The foot has a unique structure called the plantar fascia. It's rather like a ligament and runs from the bottom of the heel to the ball of the foot. When the heel lifts from the ground, causing the ball of the foot metatarso-phalangeal joints to bend, this places tension in the fascia and helps to stabilise the unique arch structure of the foot. It is not surprising, given the forces that are placed on the foot, that this structure can often become inflamed and painful. The condition is called plantar fasciitis.

Basic Function  

The basic pattern is the same for everyone. Obviously this set of movements occurs in a specific sequence with split second timing. Abnormal function can disrupt the whole mechanism and increase the likelihood of injury in the foot, ankle, knee, leg, hip and back.

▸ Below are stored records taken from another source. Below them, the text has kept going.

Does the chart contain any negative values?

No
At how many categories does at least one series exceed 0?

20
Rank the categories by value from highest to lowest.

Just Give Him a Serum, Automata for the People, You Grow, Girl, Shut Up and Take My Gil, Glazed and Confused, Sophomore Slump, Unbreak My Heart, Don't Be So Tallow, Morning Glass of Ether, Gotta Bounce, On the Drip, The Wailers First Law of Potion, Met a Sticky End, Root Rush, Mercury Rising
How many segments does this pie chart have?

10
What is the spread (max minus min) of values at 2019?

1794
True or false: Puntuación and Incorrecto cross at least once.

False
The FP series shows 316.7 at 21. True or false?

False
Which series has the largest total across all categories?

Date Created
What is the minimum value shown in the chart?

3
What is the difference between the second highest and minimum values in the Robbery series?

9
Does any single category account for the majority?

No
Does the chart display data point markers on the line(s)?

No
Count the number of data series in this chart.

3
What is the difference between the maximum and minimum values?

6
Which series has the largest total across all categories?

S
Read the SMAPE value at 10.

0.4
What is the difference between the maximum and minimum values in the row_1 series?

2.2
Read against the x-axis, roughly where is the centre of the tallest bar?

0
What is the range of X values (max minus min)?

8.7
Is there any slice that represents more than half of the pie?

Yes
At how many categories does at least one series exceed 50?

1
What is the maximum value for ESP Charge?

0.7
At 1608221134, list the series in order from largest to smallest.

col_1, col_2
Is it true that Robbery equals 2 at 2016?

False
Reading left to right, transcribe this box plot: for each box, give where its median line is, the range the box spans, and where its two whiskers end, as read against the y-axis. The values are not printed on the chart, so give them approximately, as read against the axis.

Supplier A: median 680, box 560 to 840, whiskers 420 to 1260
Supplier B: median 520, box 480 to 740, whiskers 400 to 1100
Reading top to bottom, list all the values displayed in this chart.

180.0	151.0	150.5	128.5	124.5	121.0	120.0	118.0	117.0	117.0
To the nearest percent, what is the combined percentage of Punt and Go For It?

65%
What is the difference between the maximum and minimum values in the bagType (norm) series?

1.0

Normally the outside of the back of the heel is the first point of contact. At this point, the heel would be turned to face slightly inwards towards the other leg. As the foot hits the ground and lowers, the heel will roll down due to motion at the joint below the ankle, the sub-talar joint.

This motion is called pronation and is slowed by the tendon towards the back of the ankle, the tibialis posterior tendon. A few degrees of pronation are normal as this helps to absorb shock and also causes the rest of the foot to become mobile and therefore able to adapt to varying surfaces and angles. As the inside forefoot lands, the tendon towards the front of the ankle, the tibialis anterior, controls the motion. The body passes over the foot and the heel begins to rise, then turn inwards again, with a motion called supination. This causes the foot to become rigid so that it is a good lever for pushing off.

This motion is assisted by contraction of the peroneus longus muscle, as it stabilises the big toe against the ground, and tensions the plantar fascia, increasing stability. The calf muscle contracts rapidly, helping lift the heel and push the lower leg into the swing phase of the step.

It is important to appreciate and look after your feet, particularly as they are so important for enjoying activity.